▼

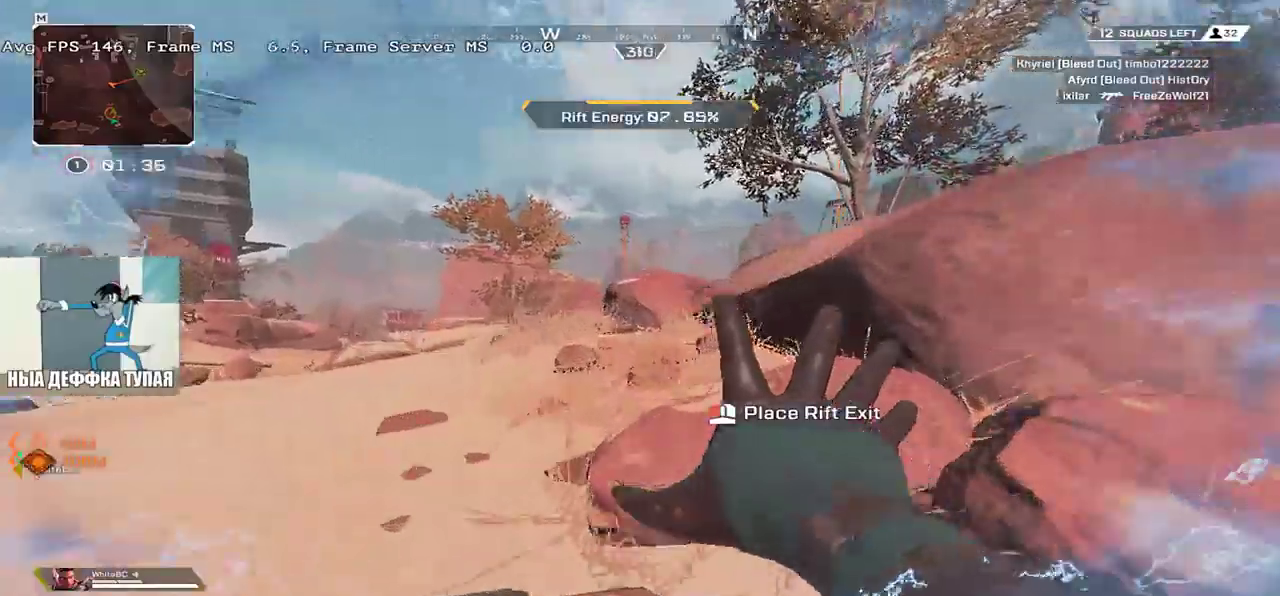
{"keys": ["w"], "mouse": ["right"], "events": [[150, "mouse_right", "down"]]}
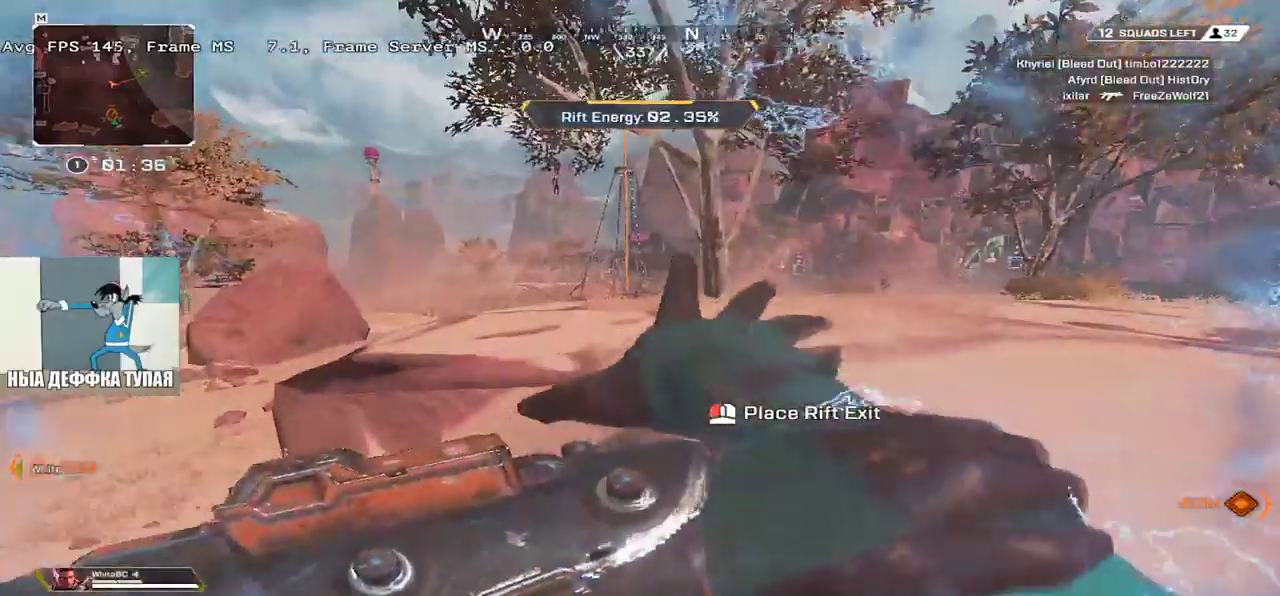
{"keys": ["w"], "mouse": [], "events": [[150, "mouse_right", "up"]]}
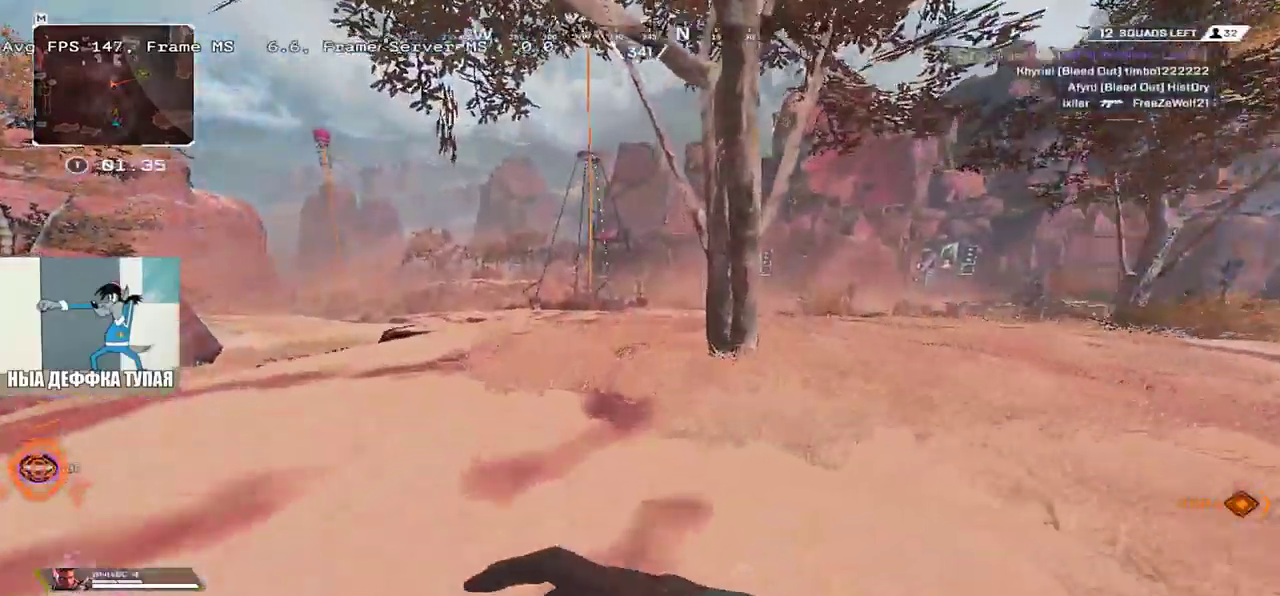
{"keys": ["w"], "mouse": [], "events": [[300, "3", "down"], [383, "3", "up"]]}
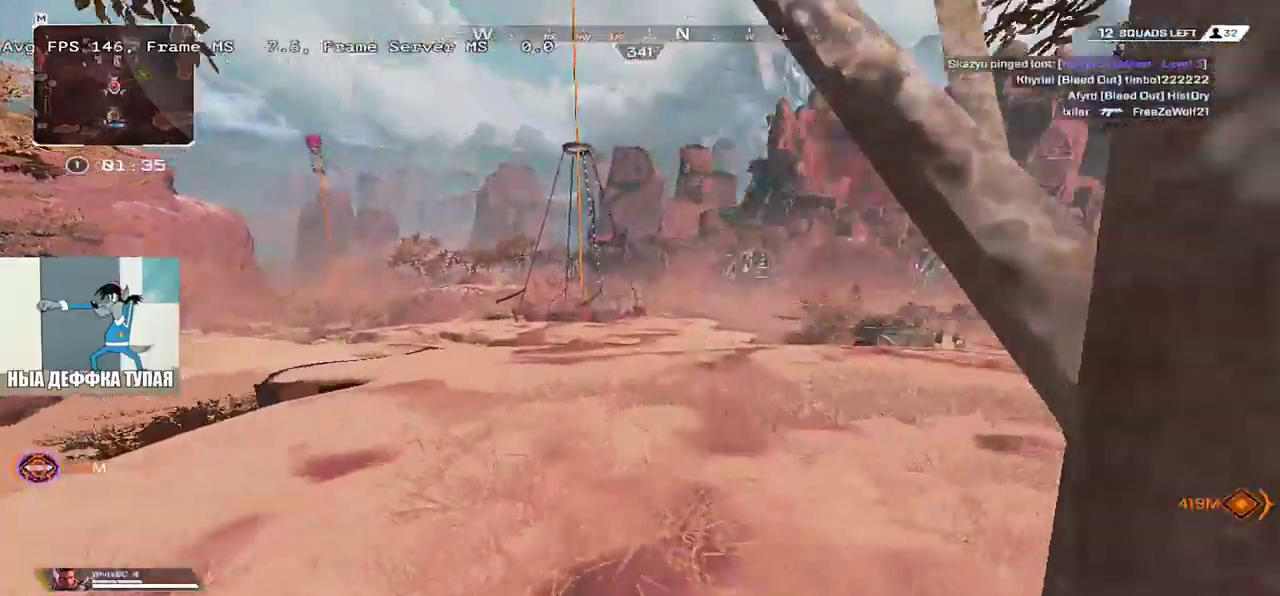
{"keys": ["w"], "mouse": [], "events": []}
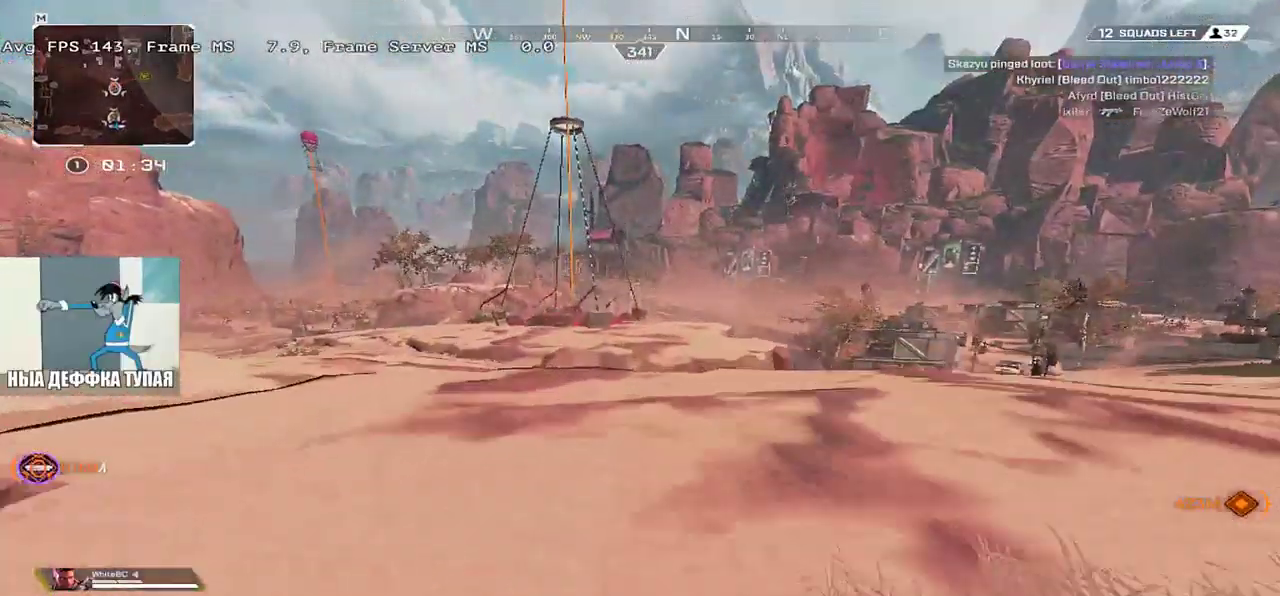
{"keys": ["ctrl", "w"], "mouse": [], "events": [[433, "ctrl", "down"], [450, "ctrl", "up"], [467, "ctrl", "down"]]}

▲

> PROBLEM
The expected answer is the data retyped exactly, without pictures.

> TASK RESULT
{"keys": ["w"], "mouse": ["right"], "events": [[150, "mouse_right", "down"]]}
{"keys": ["w"], "mouse": [], "events": [[150, "mouse_right", "up"]]}
{"keys": ["w"], "mouse": [], "events": [[300, "3", "down"], [383, "3", "up"]]}
{"keys": ["w"], "mouse": [], "events": []}
{"keys": ["ctrl", "w"], "mouse": [], "events": [[433, "ctrl", "down"], [450, "ctrl", "up"], [467, "ctrl", "down"]]}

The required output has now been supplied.